Massive Violation of Right to Life and Liberty
The second facet of marital rape laws in India is the massive violation of Article 21 of the Indian Constitution by Exception 2. Article 21 declares that no one shall be deprived his or her life or personal liberty except for in accordance with the legal procedure. In several decisions, the Supreme Court has construed this phrase to go beyond the simply literal protection of life and liberty. Instead, it has ruled that the rights contained in Article 21 include, among other things, the rights to health, privacy, dignity, secure living circumstances, and a healthy environment.
In recent years, courts have come to recognise that the fundamental right to life and personal liberty include a right to withdraw from sexual intercourse and to be rid of unwanted sexual behaviour.
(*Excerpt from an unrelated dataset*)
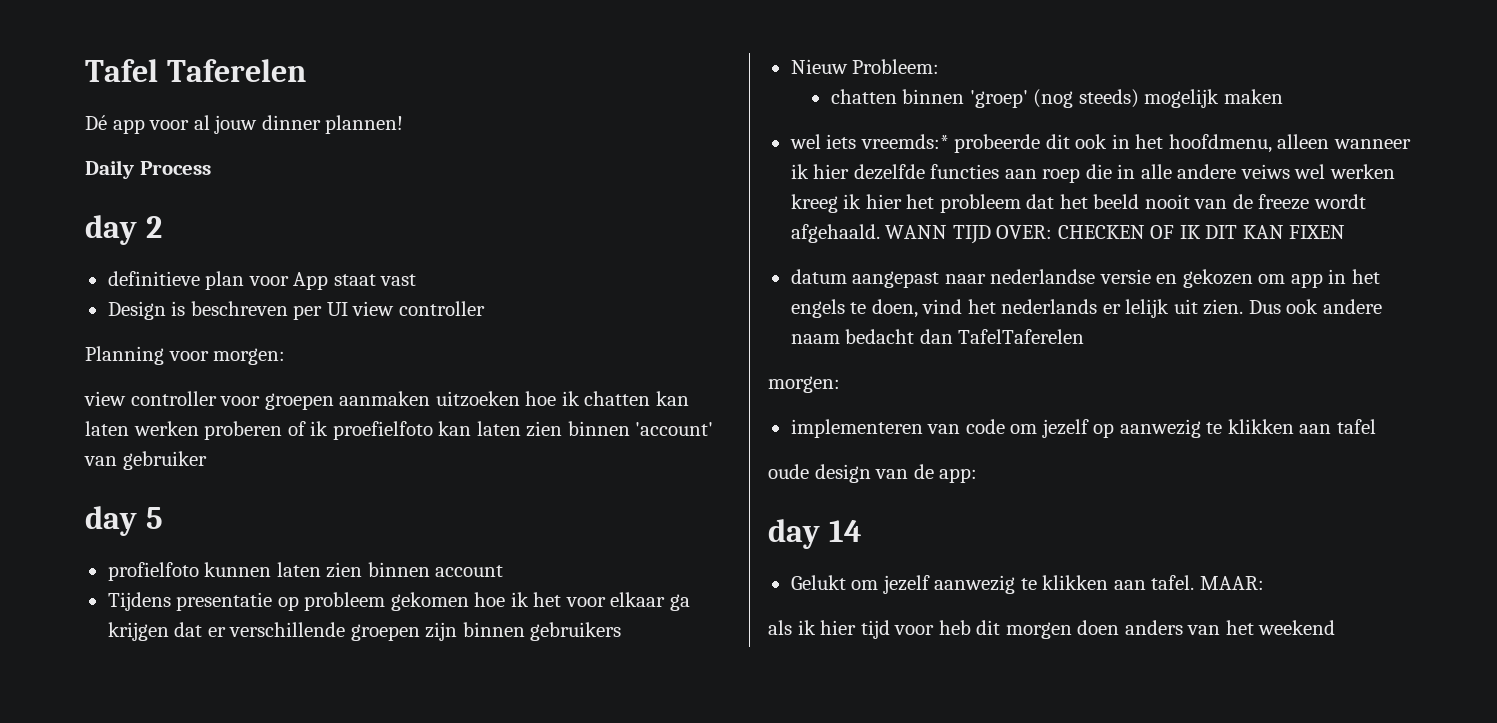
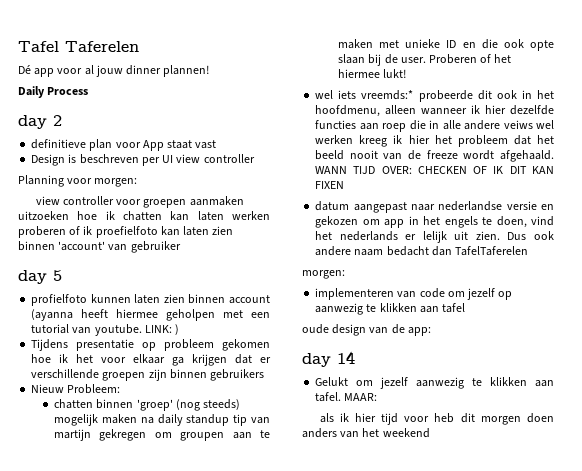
(504, 571) none -> [31,309,270,321] [31,324,180,336] (ayanna heeft hiermee geholpen met een tutorial van youtube. LINK: )
(1283, 96) none -> [140,414,271,426] [54,429,270,441] [338,39,554,51] [338,54,512,66] [338,69,407,78] na daily standup tip van martijn gekregen om groupen aan te maken met unieke ID en die ook opte slaan bij de user. Proberen of het hiermee lukt!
In State of Karnataka v. Krishnappa, the Supreme Court found that sexual violence is an illegal invasion of a woman's right to privacy and sanctity, in addition to being a demeaning act. Non-consensual sexual contact is considered sexual and physical assault, according to the same ruling. In Suchita Srivastava v. Chandigarh Administration, the Supreme Court associated the right to make sexual activity decisions with Article 21 rights to personal liberty, privacy, dignity, and bodily integrity.
The Supreme Court has specifically recognised a right to choose intimate relationships in Article 21. The Highest Court in Puttuswamy v. UOI recognised the right to privacy as a fundamental right of all citizens, holding that it includes decision- making privacy mirrored by a capacity to make intimate choices emphasising of one's sexual or procreative essence and choices in respect of intimate encounters. Forced sexual cohabitation is an affront to that basic right.
The preceding judgements make no distinction between the rights of married and unmarried women, and there is no contrary ruling establishing that marital association abridges an individual's right to privacy. As a result, the Supreme Court has recognised the right of all women, regardless of marital status, to refrain from sexual intercourse as a basic right provided by Article 21 of the Constitution.
By all the statutory provisions and case laws discussed, it can be concluded that although marital rape is not termed as a criminal offence under IPC in India, it yet remains to be against the provisions of fundamental rights enshrined in the Constitution, which supersedes any criminal law. It is clearly established that Article 21's "right to life" and Article 14's "right to equal treatment under the law" are not merely rights to exist.
In this vein, courts have consistently found that the "right to life" includes the right to live with dignity. It has also stated numerous times that discrimination in rape clauses between married and unmarried women is a violation of Article 14. Exception 2, on the other hand, which fails to dissuade husbands from committing an act of forced sexual contact with their wives, has a negative impact on women's physical and mental health, as well as their capacity to live with dignity.
Articles 14 and 21 of the Constitution are obviously violated by Exception 2 to Section 375 of the IPC, as evidenced by the aforementioned conclusions. It is past time for Indian law to recognise the brutal nature of this provision and strike it down.